ID hashing vs encryption on public pages

Question

I've read a number of SO posts on this subject, but they seem to shrug it off as unimportant, so maybe if I give you my real world example that will affect the answer.

A system that manages contact lists and sends out emails, but allows the recipients to unsubscribe using a unique url.

Since this is a public page, it would be trivial for someone to just increment the ids and unsubscribe other users aswell.

I don't want to add a unique hash that I'd have to store in the database for each combination of user/contact/list.

What's the best approach to this? Are one of the following acceptable?

a) encrypt all the IDs and decrypt serverside

b) include a hash in the url based on the 3 IDs and a salt, and then confirm it server-side

Answer 1

My view as someone who spent several years writing newsletter software (SAAS).

create a hash for each user\joiner\member sans store it with there other details. use that in a link for un-subscription.

I always had 2 hashes in my link, one was the newsletter sending hash, then you can track which one they unsubscribed from, as well as the per personal hash.
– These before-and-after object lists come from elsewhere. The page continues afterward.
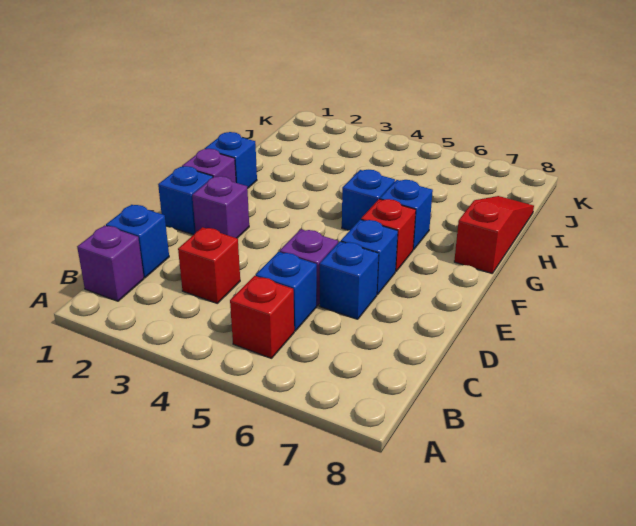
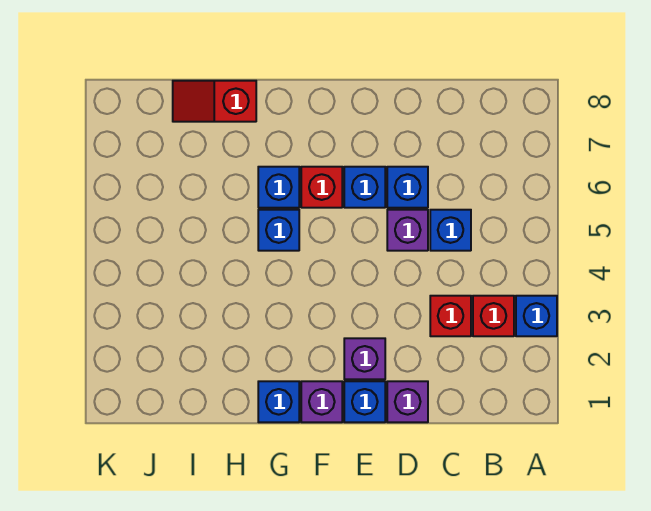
purple 1x1 brick [77,225,144,301] -> purple 1x1 brick moved to [387,381,428,422]
red 1x1 brick [230,276,294,358] -> red 1x1 brick moved to [473,296,514,336]
blue 1x1 brick [106,205,169,278] -> blue 1x1 brick moved to [516,296,557,336]
red 1x3 slope [454,196,534,273] -> red 1x2 slope [173,81,256,122]

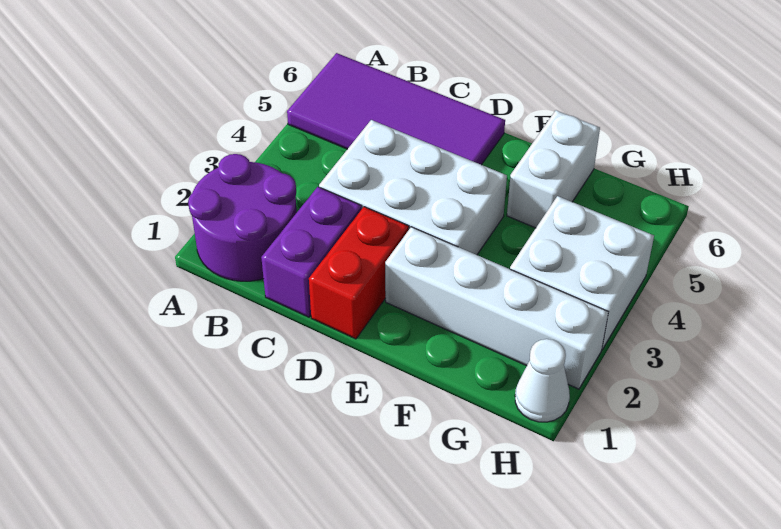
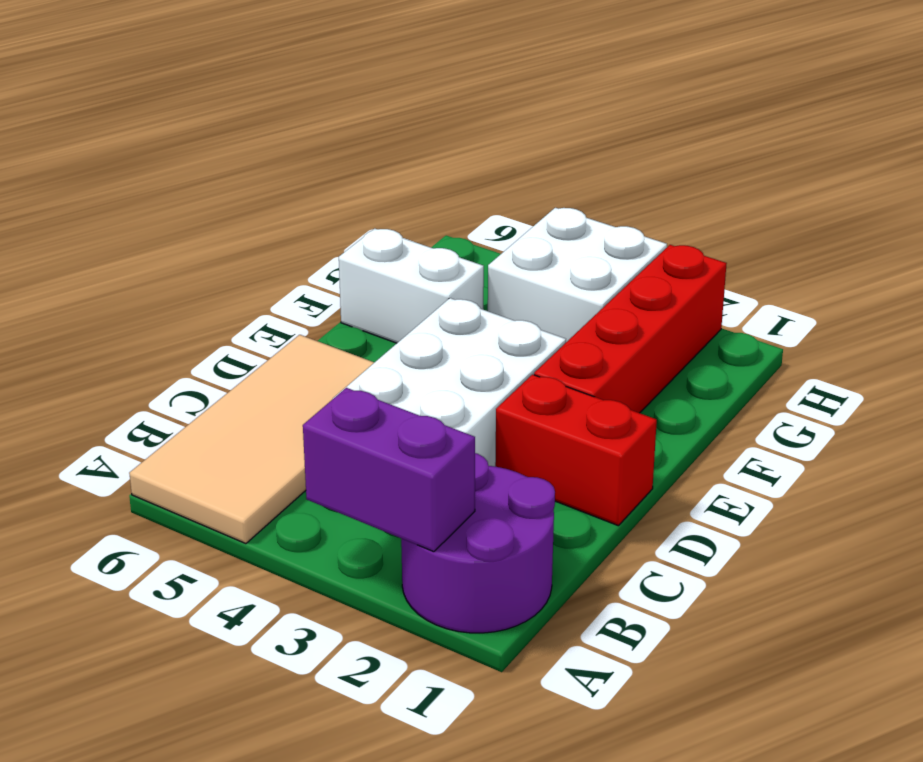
purple 2x4 tile [287,53,505,165] -> tan 2x4 tile [129,335,374,544]
purple 1x2 brick [261,187,362,317] -> purple 1x2 brick moved to [303,388,475,552]
white 1x4 brick [385,227,608,389] -> red 1x4 brick [534,245,727,413]
white 1x1 cone [515,339,570,422] -> none

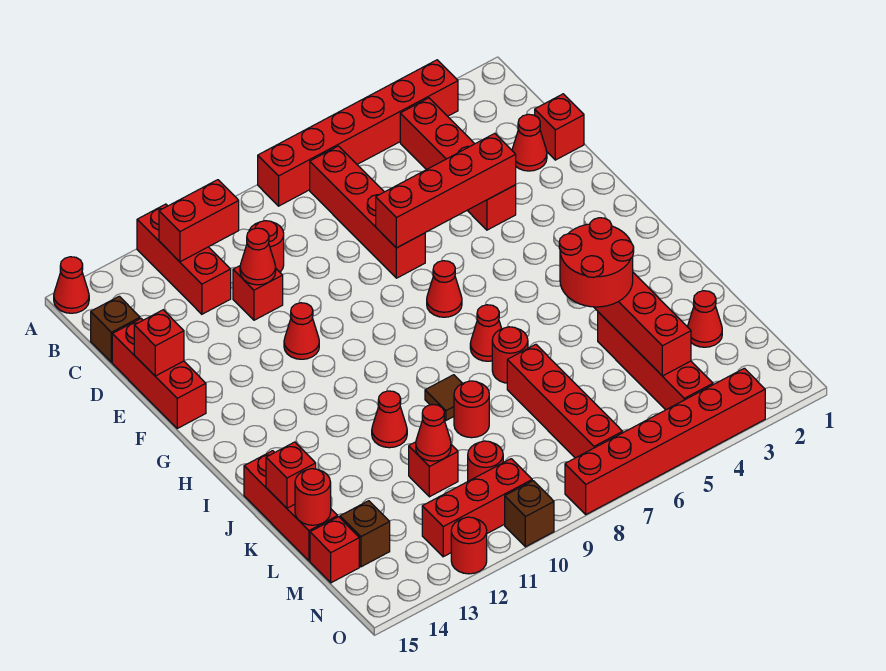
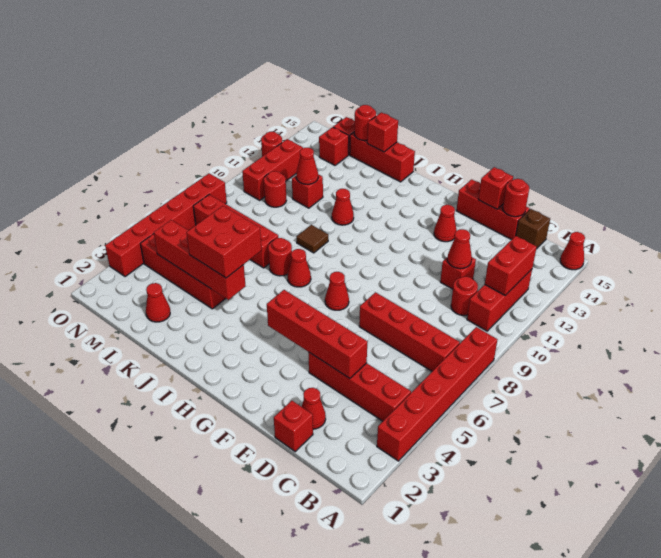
red 1x3 brick [137,204,231,314] -> red 1x3 brick turned to [467,269,532,331]
red 1x4 brick [376,133,516,248] -> red 1x4 brick turned to [267,290,367,378]
red 1x1 cone [284,303,319,359] -> red 1x1 cone moved to [434,205,457,242]
red 2x2 round brick [559,218,634,307] -> red 2x2 brick [186,206,262,278]
red 1x1 round brick [454,381,489,438] -> red 1x1 round brick moved to [503,179,529,217]
brown 1x1 brick [340,501,390,567] -> red 1x1 brick [319,127,349,165]
brown 1x1 brick [505,481,554,547] -> none

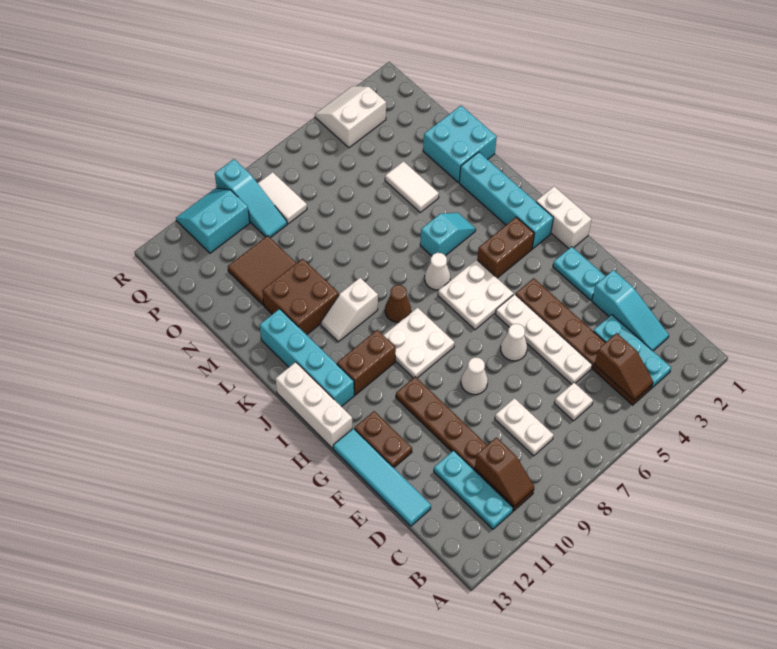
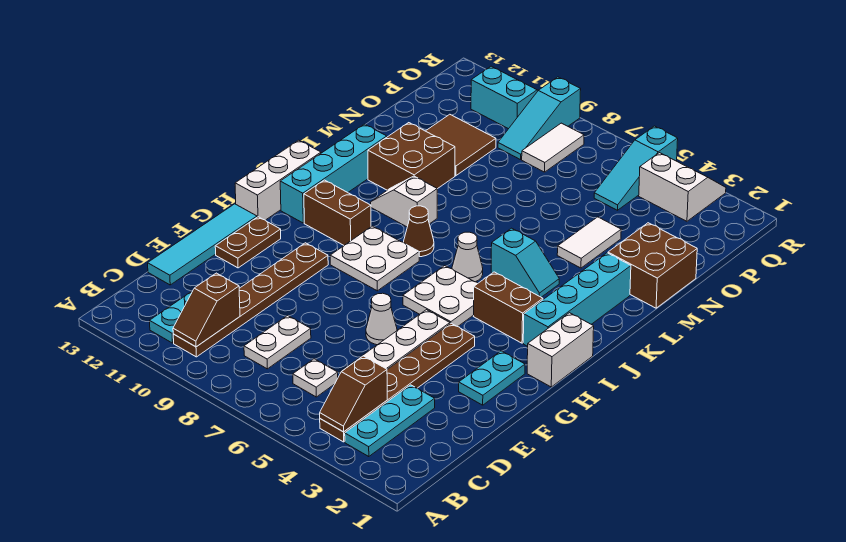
cyan 1x3 slope [592,270,669,351] -> cyan 1x3 slope moved to [594,126,678,210]
white 1x1 cone [461,357,488,395] -> none
cyan 2x2 brick [423,106,497,182] -> brown 2x2 brick [608,223,697,308]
If you do want to expire the unsub link after a certain amount of time, as suggested by Thilo, you can use the date the newsletter was sent as determined by the, newsletter sending hash, but you will want to give them an alternative method, if the link is deemed to old. Such as another email

obligatory piece of code.

$hash = md5(uniqid(true));

store in db field with unique index. If you prefer you could add the email address in the mix to but uniqid() is designed to be, well, unique.

Answer 2

As I understand your question and comments, your requirements are

• allow the user to unsubscribe with 1 click on a link
• don't store any individual tokens in your database

You are going to have an action on your server triggered by a http GET request, like

http://youremailsystem.tl/unsubscribe&user=12&contact=34&list=56

While your suggestion 1), encryption, adds the additional benefit of privacy (the URL does not give away what action with which parameters is performed), number 2) is the simpler approach.

You should use a MAC function to sign your URL parameters. The input will be your parameters that you want to sign plus a secret key, that never leaves your server.

$signature = hash_hmac('sha256', $url, $mysecretkey);
$url = $url . '&signature=' . $signature;

Which makes the signature part of the unsubscribe URL in your email.

http://youremailsystem.tl/unsubscribe&user=12&contact=34&list=56&signature=b1812e463a7

Whenever a GET request comes in, you can verify that the parameters have not been changed.

Rough code:

// extract sent signature from url:
$sent_signature = //substr($sent_url ...

// strip signature from URL:
$sent_url = //substr($sent_url ...

// repeat hashing:
$correct_signature = $signature = hash_hmac('sha256', $sent_url, $mysecretkey);

if( $sent_signature == $correct_signature ) {
    // do the unsubscribe
}

Note that any URL can be called repeatedly, so make sure you never re-use any of your IDs, or else you would enable an ex-user to unsubscribe a newer user much later that now has their ID.

Answer 3

Use the email address along with user id (for possible duplicate addresses in your list(s)) in your hash for each user. store the hash along with the address in the db.

This way it is hard to reproduce the hash if you do not know the other users email.

Answer 4

Why the reluctance to create an unique token for each user? You DON'T have to create it for each combination you describe (user/contact/list), but just for the user you associate with an emailaddress.

Then use that single token for each action. And change it after it is used. Just generated 20 random numbers of something. It is easy and safe.

Answer 5

All mailing lists I have every used sent me a confirmation mail to unsubscribe with a presumably random and unique token in there that expires after a few hours.

I don't want to add a unique hash that I'd have to store in the database for each combination of user/contact/list.

You don't have to create them in advance or store them indefinitely. You can create random tokens when your receive an unsubscribe request, and delete it when done or expired.